TASK ITEM:
Among the lines of the entries below, count those containing the word "image" and answer with the number only.

-- EXERCISE INPUTS follows --

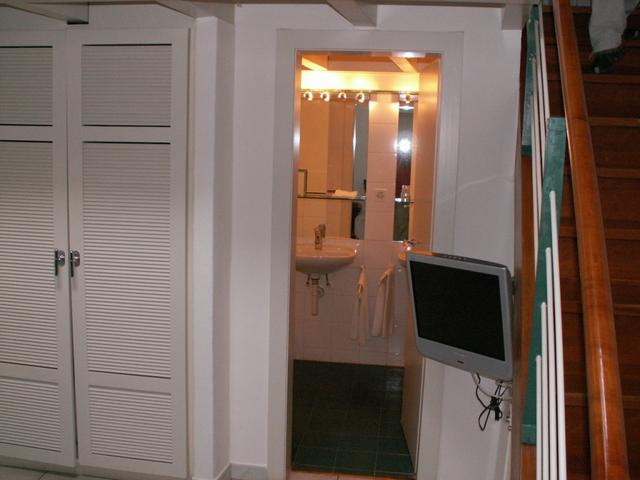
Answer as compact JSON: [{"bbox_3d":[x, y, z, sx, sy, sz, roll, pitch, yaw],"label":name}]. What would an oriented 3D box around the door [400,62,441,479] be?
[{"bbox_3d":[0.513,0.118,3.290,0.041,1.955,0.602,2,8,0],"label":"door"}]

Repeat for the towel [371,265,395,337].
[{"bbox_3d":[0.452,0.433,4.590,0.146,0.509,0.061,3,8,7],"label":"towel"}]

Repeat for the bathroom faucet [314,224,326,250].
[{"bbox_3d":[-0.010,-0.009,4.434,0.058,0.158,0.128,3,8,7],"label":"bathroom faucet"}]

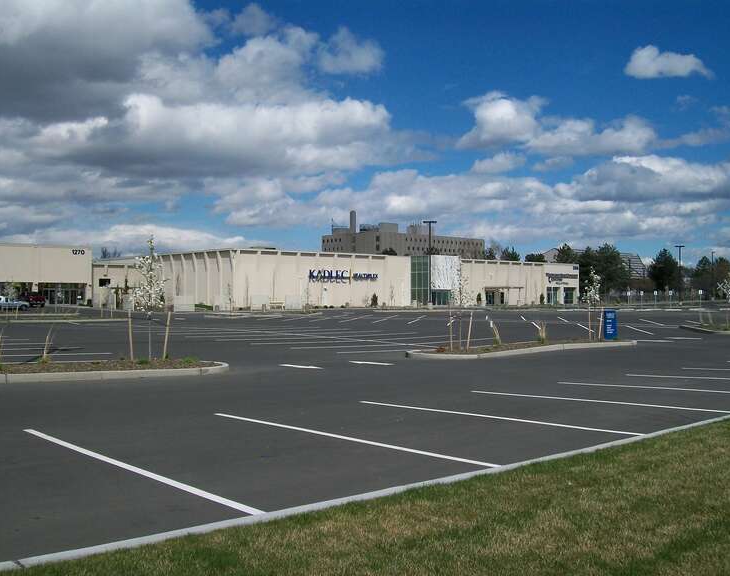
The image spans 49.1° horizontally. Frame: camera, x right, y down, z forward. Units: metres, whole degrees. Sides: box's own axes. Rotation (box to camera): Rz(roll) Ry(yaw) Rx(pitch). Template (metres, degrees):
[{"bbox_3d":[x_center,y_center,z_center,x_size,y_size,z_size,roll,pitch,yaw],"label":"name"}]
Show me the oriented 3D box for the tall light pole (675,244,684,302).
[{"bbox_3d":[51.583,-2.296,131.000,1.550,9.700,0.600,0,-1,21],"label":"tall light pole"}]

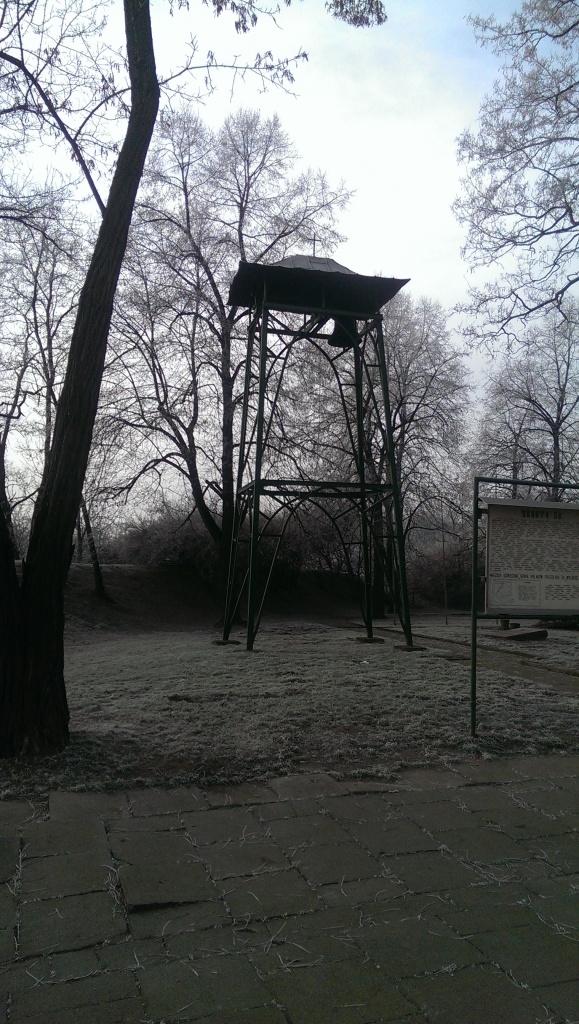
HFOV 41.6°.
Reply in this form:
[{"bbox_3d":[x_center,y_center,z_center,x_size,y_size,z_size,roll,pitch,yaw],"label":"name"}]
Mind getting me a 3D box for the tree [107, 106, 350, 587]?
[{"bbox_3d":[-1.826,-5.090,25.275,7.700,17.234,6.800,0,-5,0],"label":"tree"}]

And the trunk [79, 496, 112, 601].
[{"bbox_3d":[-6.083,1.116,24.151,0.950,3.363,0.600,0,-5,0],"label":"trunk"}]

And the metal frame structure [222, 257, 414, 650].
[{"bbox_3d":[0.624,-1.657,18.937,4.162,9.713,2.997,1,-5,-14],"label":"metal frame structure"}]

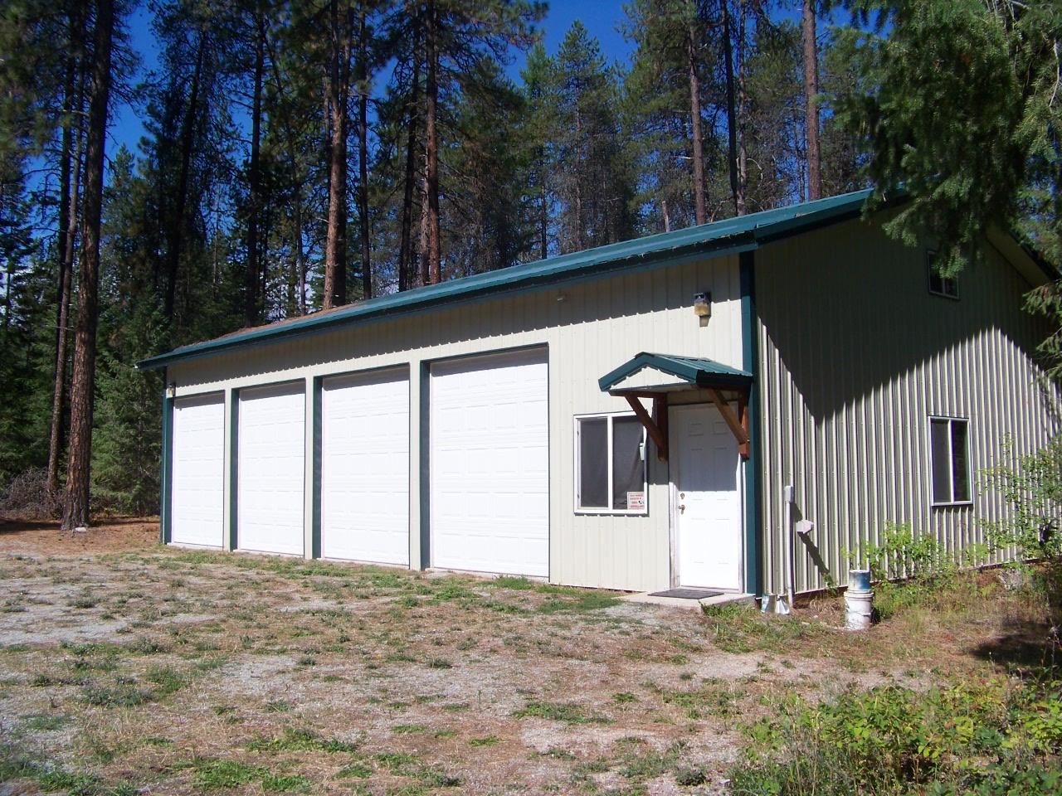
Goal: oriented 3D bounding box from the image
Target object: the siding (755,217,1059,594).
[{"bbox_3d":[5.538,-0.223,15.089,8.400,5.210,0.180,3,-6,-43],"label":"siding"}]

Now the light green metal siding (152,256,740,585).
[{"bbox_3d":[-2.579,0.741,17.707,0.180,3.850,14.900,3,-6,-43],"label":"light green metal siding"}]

-- EXERCISE INPUTS concluded --
-- EXERCISE INPUTS follows --

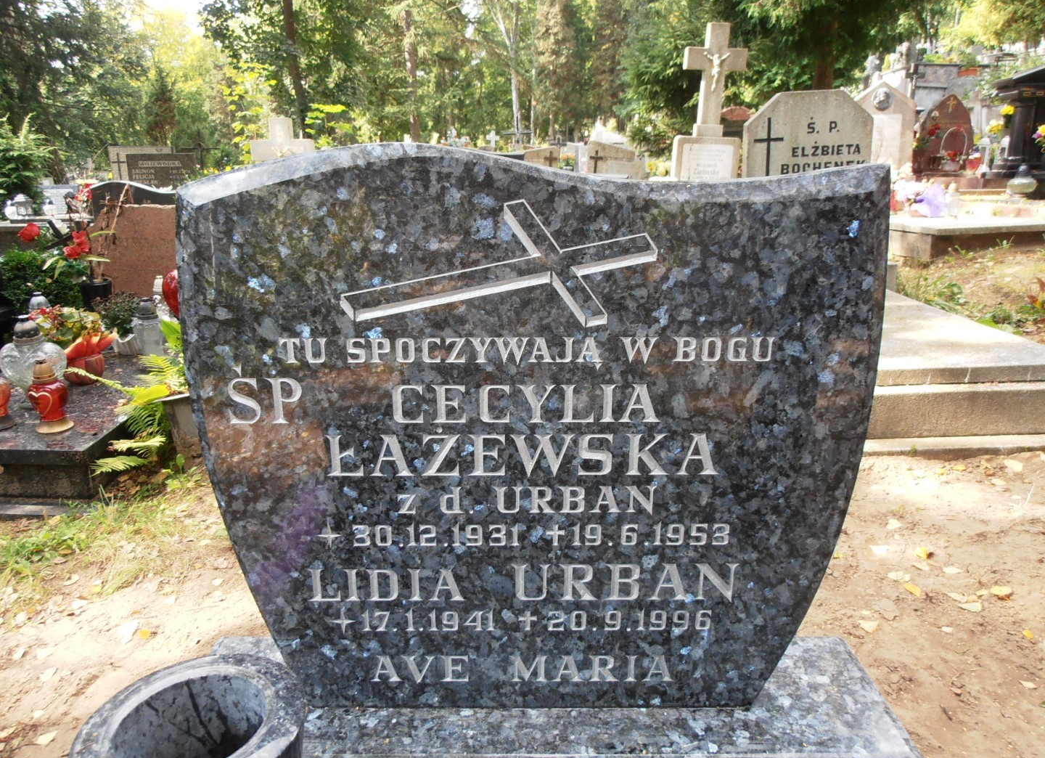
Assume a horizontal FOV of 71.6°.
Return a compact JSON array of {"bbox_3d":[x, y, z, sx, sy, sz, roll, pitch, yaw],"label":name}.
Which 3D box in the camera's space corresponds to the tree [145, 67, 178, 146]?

-- EXERCISE INPUTS concluded --

EXPECTED OUTPUT:
2